Listed records ->
┄┄┄┄┄┄┄┄┄┄┄┄┄┄┄┄┄┄┄┄
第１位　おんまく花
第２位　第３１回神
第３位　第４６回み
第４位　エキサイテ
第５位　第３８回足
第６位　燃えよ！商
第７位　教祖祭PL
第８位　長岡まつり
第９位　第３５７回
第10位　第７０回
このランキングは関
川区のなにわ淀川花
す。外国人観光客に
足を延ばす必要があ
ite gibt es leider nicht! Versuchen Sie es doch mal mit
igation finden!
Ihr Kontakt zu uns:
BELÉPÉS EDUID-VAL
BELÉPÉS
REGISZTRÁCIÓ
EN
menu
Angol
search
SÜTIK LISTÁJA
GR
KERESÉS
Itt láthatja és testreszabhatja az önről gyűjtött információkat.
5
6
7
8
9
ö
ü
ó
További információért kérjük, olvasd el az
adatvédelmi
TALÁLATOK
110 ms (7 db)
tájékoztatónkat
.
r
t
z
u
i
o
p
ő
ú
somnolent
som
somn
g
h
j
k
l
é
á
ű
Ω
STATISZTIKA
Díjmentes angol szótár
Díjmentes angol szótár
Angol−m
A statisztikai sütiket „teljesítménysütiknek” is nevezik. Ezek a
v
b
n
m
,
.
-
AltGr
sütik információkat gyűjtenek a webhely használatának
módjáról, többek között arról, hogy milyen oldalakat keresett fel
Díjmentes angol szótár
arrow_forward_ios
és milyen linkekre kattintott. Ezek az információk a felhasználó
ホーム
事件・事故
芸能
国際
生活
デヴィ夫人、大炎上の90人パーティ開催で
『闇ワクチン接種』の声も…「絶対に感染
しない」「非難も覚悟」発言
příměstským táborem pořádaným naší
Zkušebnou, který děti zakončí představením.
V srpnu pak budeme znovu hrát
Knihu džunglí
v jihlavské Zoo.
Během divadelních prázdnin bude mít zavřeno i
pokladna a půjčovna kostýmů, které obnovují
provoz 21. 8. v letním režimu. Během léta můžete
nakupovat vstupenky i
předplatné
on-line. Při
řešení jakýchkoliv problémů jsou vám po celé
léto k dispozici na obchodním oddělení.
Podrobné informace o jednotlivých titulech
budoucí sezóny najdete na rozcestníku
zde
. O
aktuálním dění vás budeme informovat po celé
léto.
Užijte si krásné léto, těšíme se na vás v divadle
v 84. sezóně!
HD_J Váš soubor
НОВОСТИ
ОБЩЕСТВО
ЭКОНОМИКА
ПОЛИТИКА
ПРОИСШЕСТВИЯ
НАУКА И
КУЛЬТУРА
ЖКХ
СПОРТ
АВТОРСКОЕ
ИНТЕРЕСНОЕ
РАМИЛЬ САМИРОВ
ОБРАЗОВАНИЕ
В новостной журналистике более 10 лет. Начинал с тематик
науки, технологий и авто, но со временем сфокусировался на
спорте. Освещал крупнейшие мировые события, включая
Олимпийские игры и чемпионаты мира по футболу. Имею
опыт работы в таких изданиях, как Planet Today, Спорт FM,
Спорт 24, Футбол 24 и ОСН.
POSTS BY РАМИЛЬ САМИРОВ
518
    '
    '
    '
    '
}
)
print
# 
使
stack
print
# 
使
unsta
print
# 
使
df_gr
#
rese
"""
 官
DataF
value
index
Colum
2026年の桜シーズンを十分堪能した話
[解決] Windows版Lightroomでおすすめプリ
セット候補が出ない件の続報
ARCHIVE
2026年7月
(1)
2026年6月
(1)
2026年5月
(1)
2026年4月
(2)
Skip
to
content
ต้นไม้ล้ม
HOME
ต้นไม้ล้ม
┄┄┄┄┄┄┄┄┄┄┄┄┄┄┄┄┄┄┄┄
Lines from the start of the material through the line containing "науки, технологий и" are wanted. Write them out exactly.

第１位　おんまく花
第２位　第３１回神
第３位　第４６回み
第４位　エキサイテ
第５位　第３８回足
第６位　燃えよ！商
第７位　教祖祭PL
第８位　長岡まつり
第９位　第３５７回
第10位　第７０回
このランキングは関
川区のなにわ淀川花
す。外国人観光客に
足を延ばす必要があ
ite gibt es leider nicht! Versuchen Sie es doch mal mit
igation finden!
Ihr Kontakt zu uns:
BELÉPÉS EDUID-VAL
BELÉPÉS
REGISZTRÁCIÓ
EN
menu
Angol
search
SÜTIK LISTÁJA
GR
KERESÉS
Itt láthatja és testreszabhatja az önről gyűjtött információkat.
5
6
7
8
9
ö
ü
ó
További információért kérjük, olvasd el az
adatvédelmi
TALÁLATOK
110 ms (7 db)
tájékoztatónkat
.
r
t
z
u
i
o
p
ő
ú
somnolent
som
somn
g
h
j
k
l
é
á
ű
Ω
STATISZTIKA
Díjmentes angol szótár
Díjmentes angol szótár
Angol−m
A statisztikai sütiket „teljesítménysütiknek” is nevezik. Ezek a
v
b
n
m
,
.
-
AltGr
sütik információkat gyűjtenek a webhely használatának
módjáról, többek között arról, hogy milyen oldalakat keresett fel
Díjmentes angol szótár
arrow_forward_ios
és milyen linkekre kattintott. Ezek az információk a felhasználó
ホーム
事件・事故
芸能
国際
生活
デヴィ夫人、大炎上の90人パーティ開催で
『闇ワクチン接種』の声も…「絶対に感染
しない」「非難も覚悟」発言
příměstským táborem pořádaným naší
Zkušebnou, který děti zakončí představením.
V srpnu pak budeme znovu hrát
Knihu džunglí
v jihlavské Zoo.
Během divadelních prázdnin bude mít zavřeno i
pokladna a půjčovna kostýmů, které obnovují
provoz 21. 8. v letním režimu. Během léta můžete
nakupovat vstupenky i
předplatné
on-line. Při
řešení jakýchkoliv problémů jsou vám po celé
léto k dispozici na obchodním oddělení.
Podrobné informace o jednotlivých titulech
budoucí sezóny najdete na rozcestníku
zde
. O
aktuálním dění vás budeme informovat po celé
léto.
Užijte si krásné léto, těšíme se na vás v divadle
v 84. sezóně!
HD_J Váš soubor
НОВОСТИ
ОБЩЕСТВО
ЭКОНОМИКА
ПОЛИТИКА
ПРОИСШЕСТВИЯ
НАУКА И
КУЛЬТУРА
ЖКХ
СПОРТ
АВТОРСКОЕ
ИНТЕРЕСНОЕ
РАМИЛЬ САМИРОВ
ОБРАЗОВАНИЕ
В новостной журналистике более 10 лет. Начинал с тематик
науки, технологий и авто, но со временем сфокусировался на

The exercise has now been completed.